___ 本文抜粋 ___

ふぇるまーた2

かたよらず、こだわらず、とらわれず。好奇心のおもむくままにどこまでも。

 アンフェアーとN'sあおい

 夕べはメールの返事をたくさん書いて、表題のドラマを2本見たら眠くなってしまい、オーラの途中で寝てしまいました。この2本の最終回は、ほぼオンタイムで毎週見ていたので、最後もそう遅れず見ましたが、「神はサイコロを振らない」はまだ2本残っているし、「輪舞曲」も日曜日のをまだ見ていません。となると、ドラマサイトも見れず、ちょっとさびしいです。
 特にアンフェアーについては、どこかでうっかりネタばれを見てしまったらつまらないので、細心の注意を払って「危うきに近づかず。」アネやオトートはオンタイムで一足先に見たので、ドラマにちなんで物騒な言い方で「おかあさんが見るまで、ネタばれしたら殺すよ!!」とまで言って「バカじゃないの?!」と呆れられてました。
 というわけで、この先の感想はネタばれを含むので隠します。すでにドラマを見て差支えがない方のみお入りください。
 「N'sあおい」については、目新しいドラマではなかったですが、最後までとっても好きなドラマでした。「いくらなんでもこんなことはないだろう?」というシーンも多々ありましたが、「あおい」には好感が持てたし、特に最終回直前の片平なぎささん扮する総婦長とじっくり語り合うシーンは、とっても良かったです。
 「あおい」のようなナースは病院にとっても、社会人としても決して「都合が良い子」ではありません。出すぎたまねをすることもあれば、危なっかしいこともたくさんしでかします。でも、看護士として類まれな才能があり、本能的に最も大切なことを知っている子でもあり・・・。

___ 記録一覧 ___

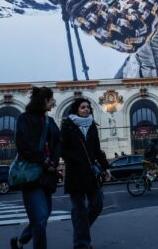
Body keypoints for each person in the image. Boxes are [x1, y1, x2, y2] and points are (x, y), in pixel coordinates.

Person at [10, 87, 62, 249]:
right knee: (39, 219)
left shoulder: (51, 122)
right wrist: (45, 161)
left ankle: (20, 241)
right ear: (44, 100)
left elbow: (59, 144)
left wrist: (53, 162)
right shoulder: (24, 119)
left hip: (48, 176)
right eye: (51, 99)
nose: (53, 103)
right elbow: (24, 144)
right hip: (31, 175)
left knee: (43, 216)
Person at [61, 98, 110, 249]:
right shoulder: (68, 126)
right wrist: (77, 160)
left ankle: (80, 232)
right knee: (80, 210)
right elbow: (63, 150)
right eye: (83, 107)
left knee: (98, 204)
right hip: (75, 173)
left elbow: (96, 149)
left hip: (91, 173)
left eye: (88, 107)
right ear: (76, 109)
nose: (86, 109)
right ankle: (82, 244)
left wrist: (105, 166)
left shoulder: (92, 126)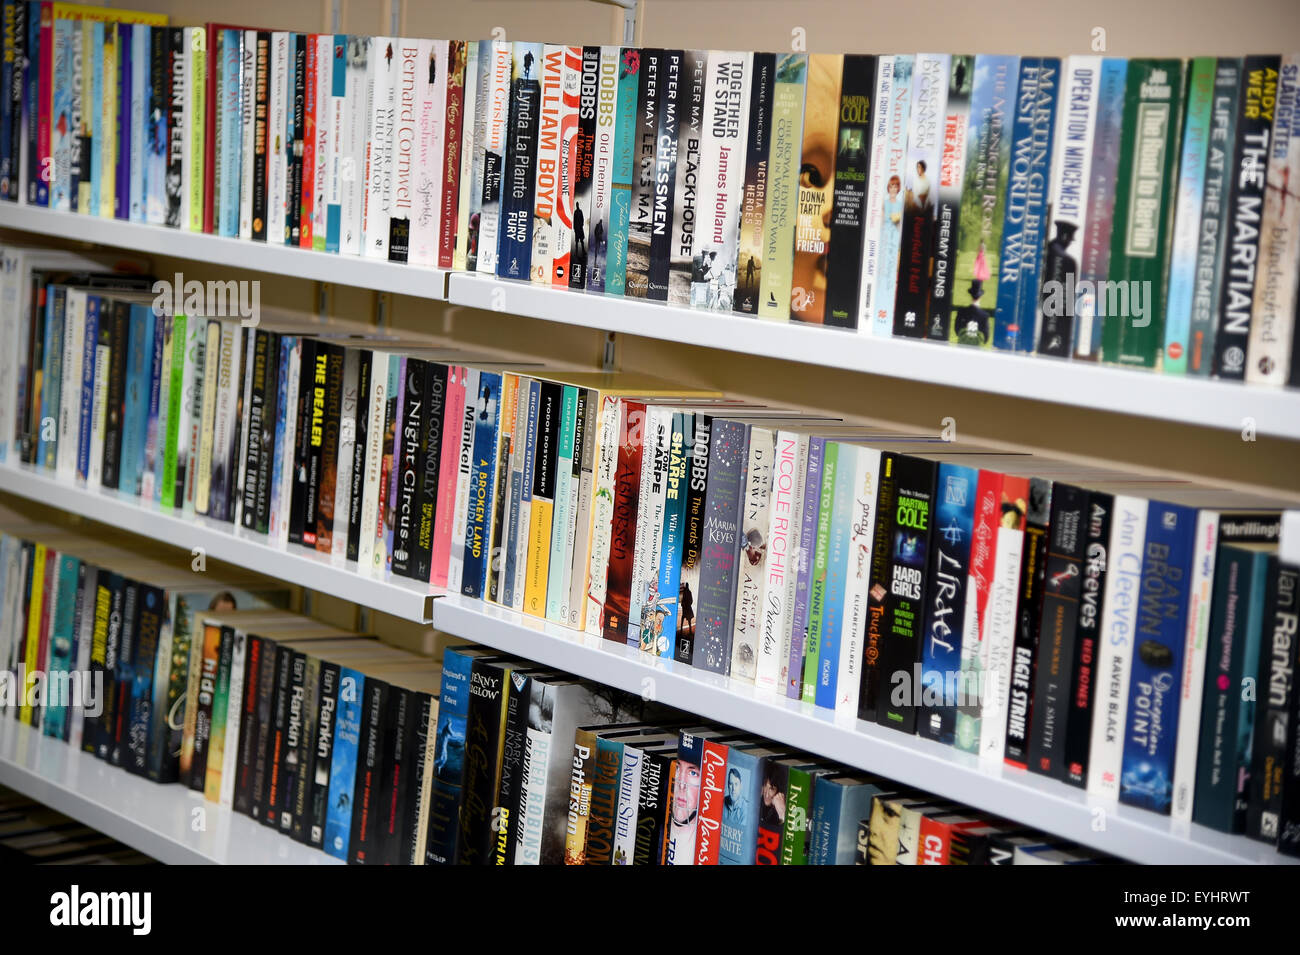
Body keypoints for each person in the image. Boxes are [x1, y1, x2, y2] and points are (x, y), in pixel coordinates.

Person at [954, 278, 991, 346]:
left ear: (970, 295)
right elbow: (986, 337)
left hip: (962, 344)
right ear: (980, 297)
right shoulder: (984, 315)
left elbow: (956, 330)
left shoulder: (961, 311)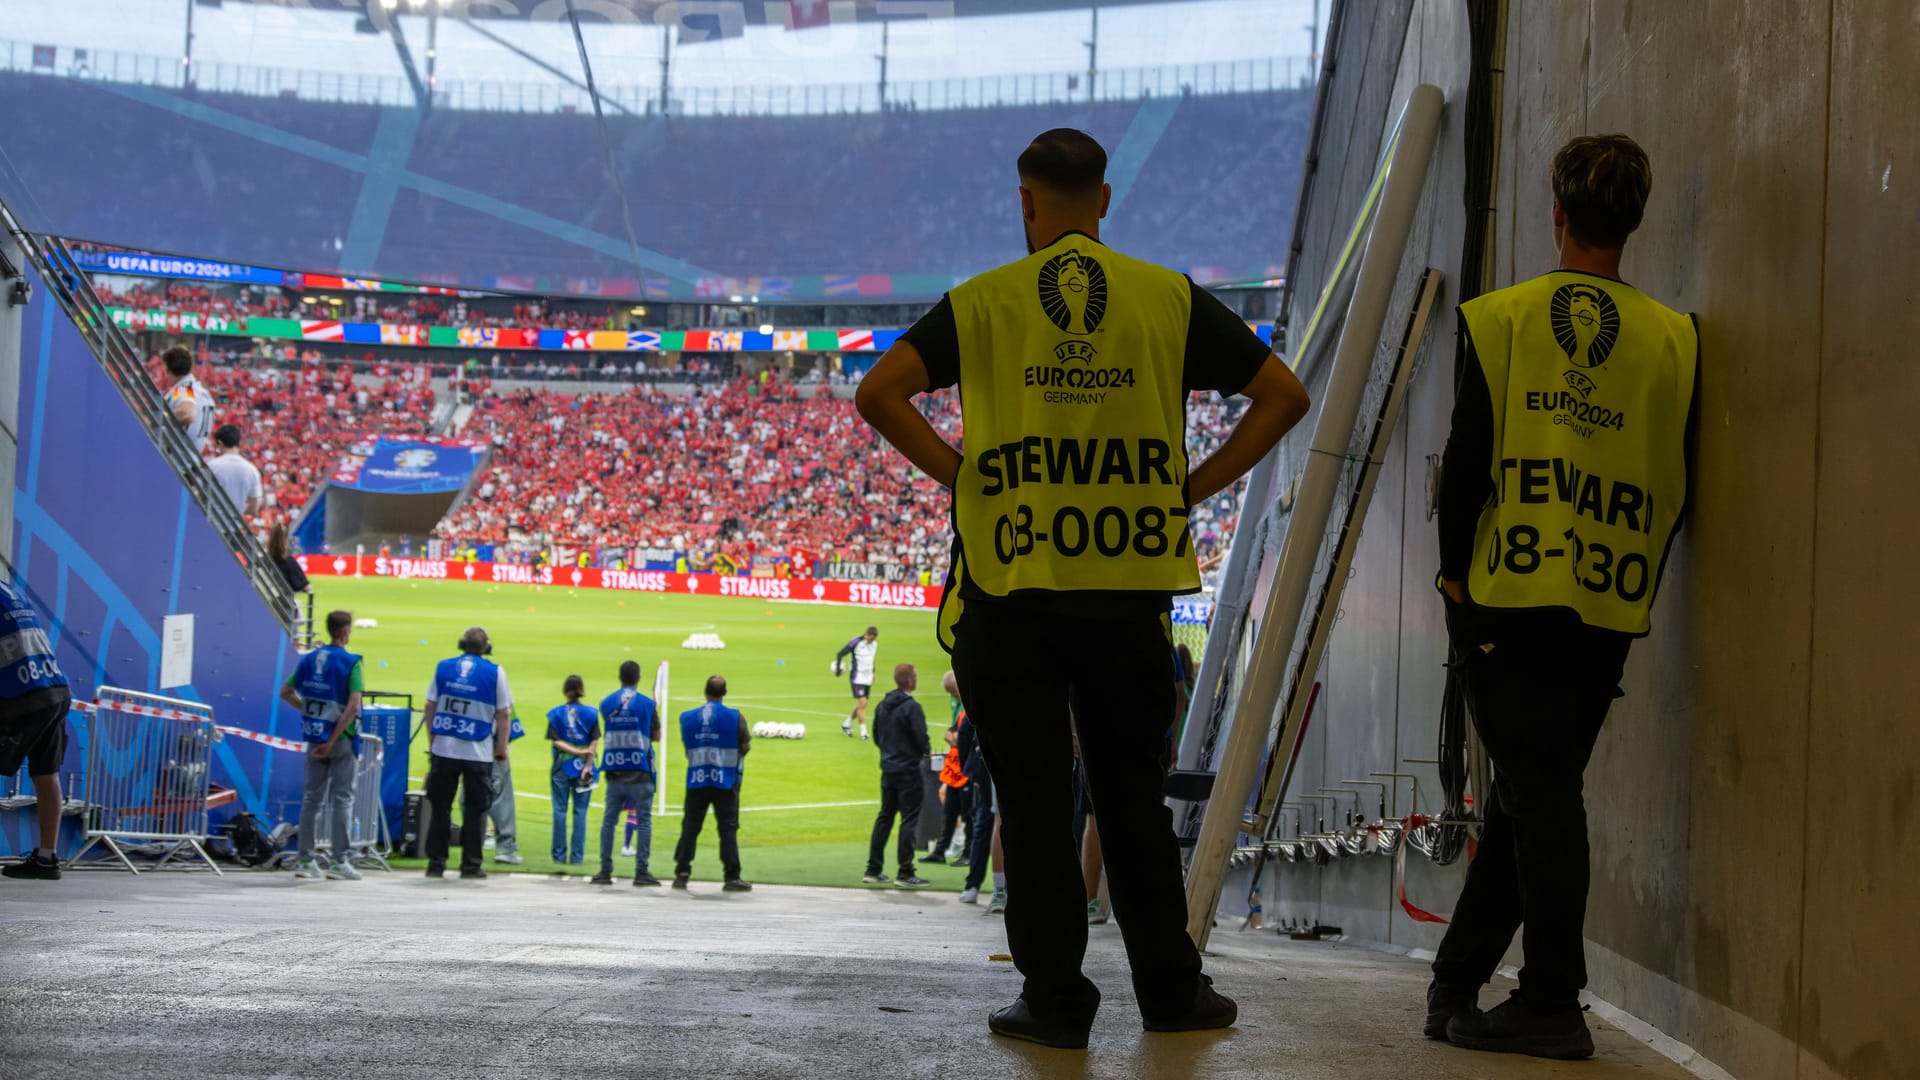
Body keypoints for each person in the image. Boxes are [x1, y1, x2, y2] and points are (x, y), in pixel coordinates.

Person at [855, 127, 1310, 1049]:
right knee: (1130, 802)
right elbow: (1285, 397)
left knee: (1028, 799)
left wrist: (961, 474)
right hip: (1126, 592)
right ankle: (1171, 995)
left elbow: (879, 393)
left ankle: (1056, 1002)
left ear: (1026, 203)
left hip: (1013, 594)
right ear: (1103, 202)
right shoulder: (1165, 299)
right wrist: (1192, 485)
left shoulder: (982, 303)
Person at [1427, 134, 1697, 1061]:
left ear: (1557, 215)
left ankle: (1550, 1000)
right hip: (1609, 601)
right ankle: (1456, 980)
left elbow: (1466, 465)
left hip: (1512, 595)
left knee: (1541, 798)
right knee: (1529, 793)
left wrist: (1454, 577)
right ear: (1631, 221)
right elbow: (1675, 479)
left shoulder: (1502, 319)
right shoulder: (1674, 339)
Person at [279, 610, 364, 881]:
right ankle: (339, 861)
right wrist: (332, 738)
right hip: (339, 740)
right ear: (346, 631)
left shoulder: (310, 658)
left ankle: (305, 859)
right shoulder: (351, 663)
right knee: (342, 799)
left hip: (314, 738)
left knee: (311, 800)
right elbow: (353, 706)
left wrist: (309, 712)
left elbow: (285, 692)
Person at [422, 627, 512, 879]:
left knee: (440, 809)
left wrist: (433, 741)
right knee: (475, 811)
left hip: (444, 749)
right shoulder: (495, 672)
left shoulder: (443, 667)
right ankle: (471, 865)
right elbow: (504, 713)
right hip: (478, 751)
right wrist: (501, 749)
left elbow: (430, 706)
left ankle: (436, 864)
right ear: (486, 647)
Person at [0, 579, 72, 881]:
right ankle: (46, 858)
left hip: (23, 696)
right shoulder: (10, 590)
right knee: (46, 773)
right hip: (54, 689)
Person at [671, 675, 752, 892]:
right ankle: (731, 876)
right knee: (727, 828)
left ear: (705, 691)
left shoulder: (688, 718)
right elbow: (745, 746)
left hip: (697, 778)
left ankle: (682, 873)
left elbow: (688, 747)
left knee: (690, 827)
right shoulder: (736, 717)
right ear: (724, 692)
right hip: (725, 781)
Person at [593, 660, 662, 887]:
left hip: (614, 770)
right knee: (643, 821)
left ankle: (605, 870)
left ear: (619, 676)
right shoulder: (647, 704)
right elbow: (657, 735)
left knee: (609, 821)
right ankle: (641, 871)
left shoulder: (606, 703)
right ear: (638, 677)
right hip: (640, 771)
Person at [863, 663, 931, 888]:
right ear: (910, 680)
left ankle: (873, 868)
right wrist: (924, 752)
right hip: (909, 770)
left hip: (889, 768)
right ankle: (905, 871)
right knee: (908, 820)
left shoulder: (883, 705)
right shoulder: (912, 707)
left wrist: (888, 753)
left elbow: (876, 734)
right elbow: (920, 738)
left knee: (885, 817)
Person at [545, 676, 598, 865]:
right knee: (580, 812)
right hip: (584, 768)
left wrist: (575, 751)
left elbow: (556, 741)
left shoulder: (556, 713)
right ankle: (577, 858)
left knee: (559, 811)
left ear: (565, 690)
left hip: (561, 766)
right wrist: (588, 763)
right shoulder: (592, 714)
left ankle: (558, 857)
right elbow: (594, 741)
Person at [486, 707, 525, 865]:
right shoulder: (495, 683)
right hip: (492, 750)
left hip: (464, 750)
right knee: (501, 798)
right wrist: (502, 748)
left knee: (468, 796)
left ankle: (474, 842)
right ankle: (505, 849)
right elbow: (506, 714)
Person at [161, 344, 216, 451]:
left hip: (176, 458)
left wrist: (159, 416)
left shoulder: (183, 388)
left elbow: (187, 413)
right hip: (192, 458)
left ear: (167, 369)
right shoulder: (203, 393)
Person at [833, 625, 878, 740]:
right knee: (862, 703)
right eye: (870, 639)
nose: (871, 641)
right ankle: (864, 732)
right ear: (867, 634)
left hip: (867, 678)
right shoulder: (856, 642)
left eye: (873, 639)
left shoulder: (874, 645)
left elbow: (871, 659)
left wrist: (873, 672)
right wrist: (838, 668)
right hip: (857, 677)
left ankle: (846, 724)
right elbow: (840, 653)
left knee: (862, 704)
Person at [206, 424, 262, 516]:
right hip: (234, 525)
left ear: (220, 443)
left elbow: (198, 495)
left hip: (210, 521)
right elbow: (254, 508)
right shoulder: (252, 470)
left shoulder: (211, 466)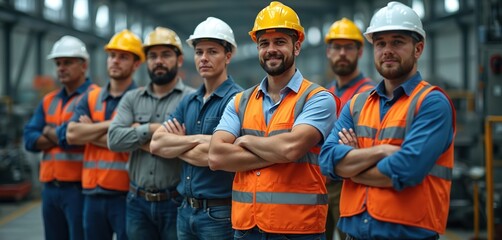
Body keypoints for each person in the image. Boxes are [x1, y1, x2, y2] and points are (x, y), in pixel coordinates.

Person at [319, 2, 455, 239]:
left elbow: (407, 169)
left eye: (397, 42)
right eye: (380, 43)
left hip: (406, 233)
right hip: (354, 233)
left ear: (418, 49)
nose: (387, 50)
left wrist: (352, 167)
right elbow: (328, 160)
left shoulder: (432, 103)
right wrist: (382, 151)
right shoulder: (358, 104)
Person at [208, 2, 339, 239]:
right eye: (264, 43)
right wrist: (275, 151)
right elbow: (216, 156)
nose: (271, 49)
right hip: (247, 227)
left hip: (298, 229)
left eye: (280, 42)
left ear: (297, 46)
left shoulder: (318, 99)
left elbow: (291, 148)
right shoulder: (241, 101)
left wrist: (245, 140)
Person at [149, 17, 242, 240]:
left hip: (219, 213)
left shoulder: (237, 100)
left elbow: (218, 156)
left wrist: (179, 144)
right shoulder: (189, 100)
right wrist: (200, 141)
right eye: (199, 52)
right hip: (185, 209)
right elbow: (156, 144)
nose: (204, 58)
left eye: (212, 52)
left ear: (228, 56)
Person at [107, 26, 195, 240]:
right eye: (153, 56)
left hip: (175, 203)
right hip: (137, 203)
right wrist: (155, 130)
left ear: (179, 60)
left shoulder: (192, 99)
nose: (158, 61)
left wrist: (137, 132)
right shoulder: (132, 98)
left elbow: (192, 145)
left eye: (166, 55)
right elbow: (114, 139)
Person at [65, 29, 144, 240]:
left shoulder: (142, 99)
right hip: (92, 194)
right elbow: (72, 134)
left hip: (126, 195)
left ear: (136, 64)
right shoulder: (90, 98)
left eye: (123, 57)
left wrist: (90, 130)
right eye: (112, 56)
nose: (115, 61)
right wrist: (116, 126)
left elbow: (136, 142)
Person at [23, 35, 97, 240]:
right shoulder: (48, 100)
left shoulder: (96, 97)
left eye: (67, 63)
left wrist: (48, 131)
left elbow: (79, 140)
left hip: (80, 189)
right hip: (50, 190)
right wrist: (64, 135)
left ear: (84, 66)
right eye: (58, 63)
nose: (61, 68)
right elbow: (29, 139)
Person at [323, 17, 375, 240]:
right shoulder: (325, 93)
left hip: (350, 184)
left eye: (348, 47)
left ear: (360, 52)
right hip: (321, 180)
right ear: (328, 51)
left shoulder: (371, 94)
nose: (342, 53)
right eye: (336, 47)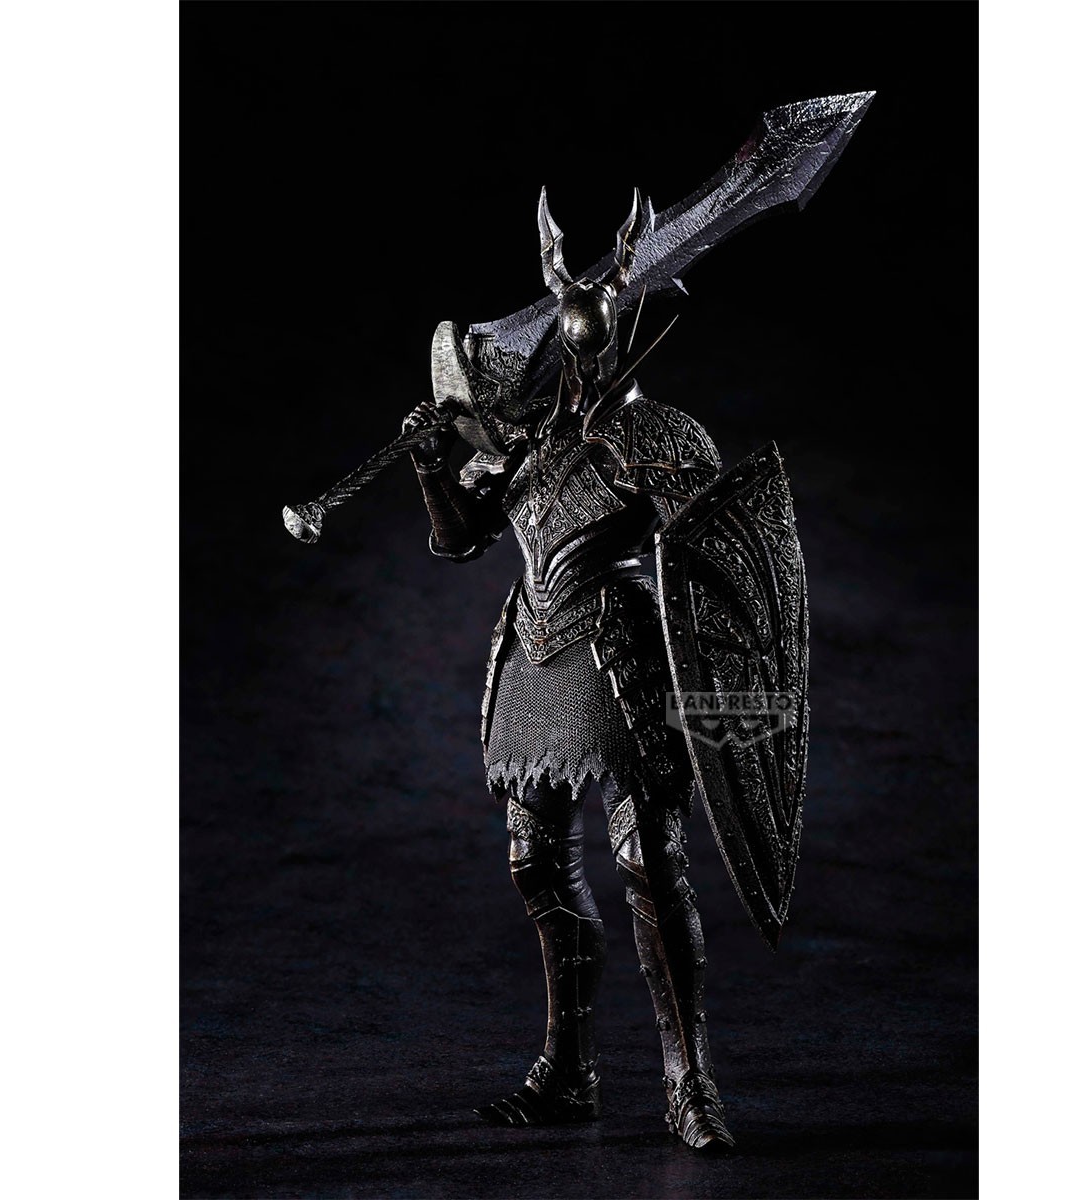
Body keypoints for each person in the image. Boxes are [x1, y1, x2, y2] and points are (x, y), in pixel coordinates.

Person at [400, 190, 736, 1152]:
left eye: (595, 341)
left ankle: (690, 1081)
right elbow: (459, 539)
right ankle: (567, 1072)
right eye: (571, 344)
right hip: (534, 652)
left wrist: (712, 699)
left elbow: (713, 566)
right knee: (536, 863)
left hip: (623, 653)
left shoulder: (663, 437)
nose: (582, 360)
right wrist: (432, 467)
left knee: (651, 864)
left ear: (626, 334)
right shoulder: (527, 439)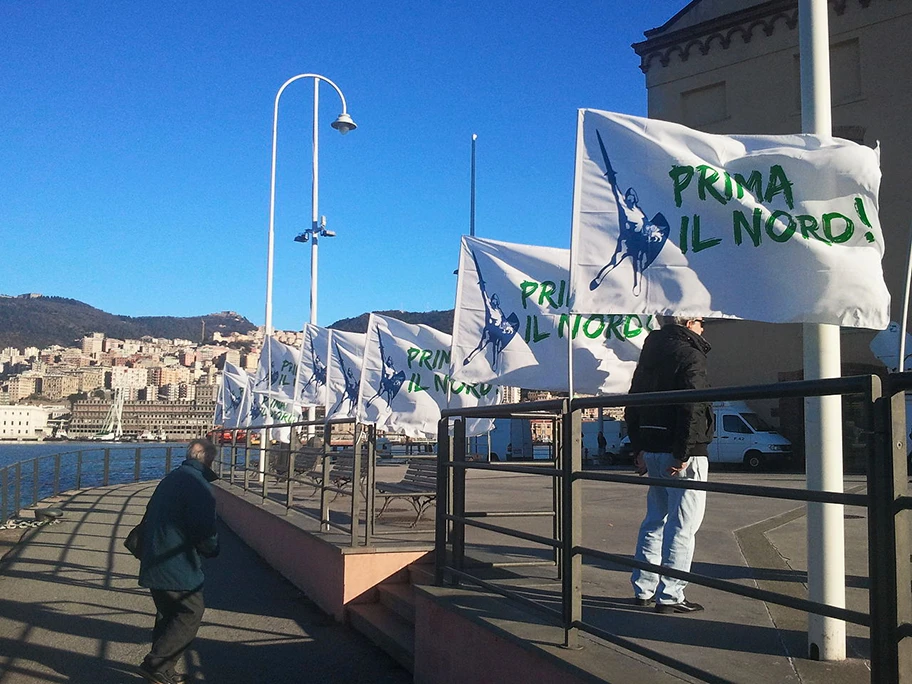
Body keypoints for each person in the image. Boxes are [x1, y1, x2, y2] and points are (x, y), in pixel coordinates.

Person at [626, 315, 713, 614]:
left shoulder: (649, 354)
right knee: (683, 525)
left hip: (652, 447)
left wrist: (638, 448)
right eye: (701, 321)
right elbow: (693, 405)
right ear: (689, 322)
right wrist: (684, 452)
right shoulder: (691, 354)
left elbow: (633, 402)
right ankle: (671, 595)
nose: (704, 327)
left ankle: (644, 589)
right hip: (683, 453)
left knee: (655, 520)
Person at [137, 439, 220, 683]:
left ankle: (164, 668)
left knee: (167, 613)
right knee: (190, 611)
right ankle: (156, 664)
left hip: (155, 556)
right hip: (178, 561)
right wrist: (212, 549)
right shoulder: (199, 486)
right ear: (208, 460)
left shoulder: (171, 478)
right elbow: (204, 529)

___

> [課題の内容]
A. ドラマの感想文のうち、「「N'sあおい」については」で始まる段落を、主な内容を残して短く書き直しなさい。
B. ドラマの感想文の最後の文に続けて、その先を書き継ぎなさい。

> [課題別の解答]
A. 「N'sあおい」は目新しいドラマではなかったが、最後までとても好きなドラマだった。ありえないと思うシーンも多かったものの、「あおい」には好感が持てた。特に、最終回直前に片平なぎささん扮する総婦長とじっくり語り合うシーンがとても良かった。

B.
 まわりにいる大先輩たちが、いろいろなやり方で「あおい」に向き合います。直球を投げる人もいれば、反面教師もいますが、誰もが無関心ではありません。いつもきちんと向かい合っているところが、このドラマの好きなところでした。そして結果的に社会の現状や、してはならないことをひとつひとつ彼女に教え導いていて、いいドラマだったんじゃあないかと思うのです。
 今の時代は、社会として、若い世代と大人との間に距離がある気がします。子供たちも大人をうざそうに見ていますが、実は大人の側がもっと顕著に違う世代とかかわらないようにしているような。遠巻きに批判をするばかりで手は出さないし「おかしい、おかしい」と遠くの方から繰り返すばかり。最近そういうことばかりが目についていたので、このドラマの大人達がとても新鮮なものに写ったのかもしれません。
 脚本の吉田智子さんは、「愛犬ロシナンテの災難」の時と同じ方で、あの時もずいぶんといろいろなことを考えたなあと振り返ったりもしました。最終回の展開としては、ベタといえばベタでしたが、これでよかったんだろうなあと思います。「たれ坊」の西村氏が、ここまでにっくき敵役できたのに、最後に全部引っかぶってしまったのは都合が良すぎる気もしますが、彼の泣き所が「おかあちゃん」や「地元」っていうのがなんだか人間的で、わかる気がして嫌いにはなりきれませんでした。石原さとみちゃんも、堂々として、素敵な女優さんになって来たなあと思いました。(歌はちょっと・・・でしたけど、笑)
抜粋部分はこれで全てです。